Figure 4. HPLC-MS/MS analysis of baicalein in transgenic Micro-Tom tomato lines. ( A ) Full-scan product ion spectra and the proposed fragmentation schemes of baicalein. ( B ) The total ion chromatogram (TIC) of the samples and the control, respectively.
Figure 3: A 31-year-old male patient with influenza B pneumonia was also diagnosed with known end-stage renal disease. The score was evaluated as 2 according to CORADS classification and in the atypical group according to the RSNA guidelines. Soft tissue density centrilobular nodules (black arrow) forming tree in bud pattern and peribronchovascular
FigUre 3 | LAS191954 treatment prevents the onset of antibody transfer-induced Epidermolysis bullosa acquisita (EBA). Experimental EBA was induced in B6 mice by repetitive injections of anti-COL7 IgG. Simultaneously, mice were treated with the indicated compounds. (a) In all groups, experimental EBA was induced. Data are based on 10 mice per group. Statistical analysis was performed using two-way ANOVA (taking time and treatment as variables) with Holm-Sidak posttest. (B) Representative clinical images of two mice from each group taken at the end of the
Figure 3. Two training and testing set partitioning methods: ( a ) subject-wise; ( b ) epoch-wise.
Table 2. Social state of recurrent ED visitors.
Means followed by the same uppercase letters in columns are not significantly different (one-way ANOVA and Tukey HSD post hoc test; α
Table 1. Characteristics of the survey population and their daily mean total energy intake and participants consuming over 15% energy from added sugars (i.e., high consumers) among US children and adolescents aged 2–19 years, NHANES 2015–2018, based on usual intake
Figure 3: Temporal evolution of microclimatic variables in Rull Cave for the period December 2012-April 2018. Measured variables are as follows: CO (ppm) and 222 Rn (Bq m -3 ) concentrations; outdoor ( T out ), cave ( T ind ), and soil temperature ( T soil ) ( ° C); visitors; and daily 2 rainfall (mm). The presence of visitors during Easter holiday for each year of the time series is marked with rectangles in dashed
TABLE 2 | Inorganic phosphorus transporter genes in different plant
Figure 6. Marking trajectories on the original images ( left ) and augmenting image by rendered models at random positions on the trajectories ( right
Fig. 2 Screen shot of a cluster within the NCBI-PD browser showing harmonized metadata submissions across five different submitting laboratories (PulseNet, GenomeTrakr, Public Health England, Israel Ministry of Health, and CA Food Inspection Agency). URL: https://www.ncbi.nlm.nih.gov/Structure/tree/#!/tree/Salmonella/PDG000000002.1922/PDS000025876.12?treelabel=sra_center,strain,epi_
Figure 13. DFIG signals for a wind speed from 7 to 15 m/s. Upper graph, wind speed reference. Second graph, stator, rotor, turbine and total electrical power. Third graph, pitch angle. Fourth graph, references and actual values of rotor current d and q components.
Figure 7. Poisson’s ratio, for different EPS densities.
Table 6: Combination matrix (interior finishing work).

○ ○ ○ ○ ○ ○ ○

In the listing above, the lines from the one containing "Table 1. Characteristics" through the last line are to be returned exactly.

Table 1. Characteristics of the survey population and their daily mean total energy intake and participants consuming over 15% energy from added sugars (i.e., high consumers) among US children and adolescents aged 2–19 years, NHANES 2015–2018, based on usual intake
Figure 3: Temporal evolution of microclimatic variables in Rull Cave for the period December 2012-April 2018. Measured variables are as follows: CO (ppm) and 222 Rn (Bq m -3 ) concentrations; outdoor ( T out ), cave ( T ind ), and soil temperature ( T soil ) ( ° C); visitors; and daily 2 rainfall (mm). The presence of visitors during Easter holiday for each year of the time series is marked with rectangles in dashed
TABLE 2 | Inorganic phosphorus transporter genes in different plant
Figure 6. Marking trajectories on the original images ( left ) and augmenting image by rendered models at random positions on the trajectories ( right
Fig. 2 Screen shot of a cluster within the NCBI-PD browser showing harmonized metadata submissions across five different submitting laboratories (PulseNet, GenomeTrakr, Public Health England, Israel Ministry of Health, and CA Food Inspection Agency). URL: https://www.ncbi.nlm.nih.gov/Structure/tree/#!/tree/Salmonella/PDG000000002.1922/PDS000025876.12?treelabel=sra_center,strain,epi_
Figure 13. DFIG signals for a wind speed from 7 to 15 m/s. Upper graph, wind speed reference. Second graph, stator, rotor, turbine and total electrical power. Third graph, pitch angle. Fourth graph, references and actual values of rotor current d and q components.
Figure 7. Poisson’s ratio, for different EPS densities.
Table 6: Combination matrix (interior finishing work).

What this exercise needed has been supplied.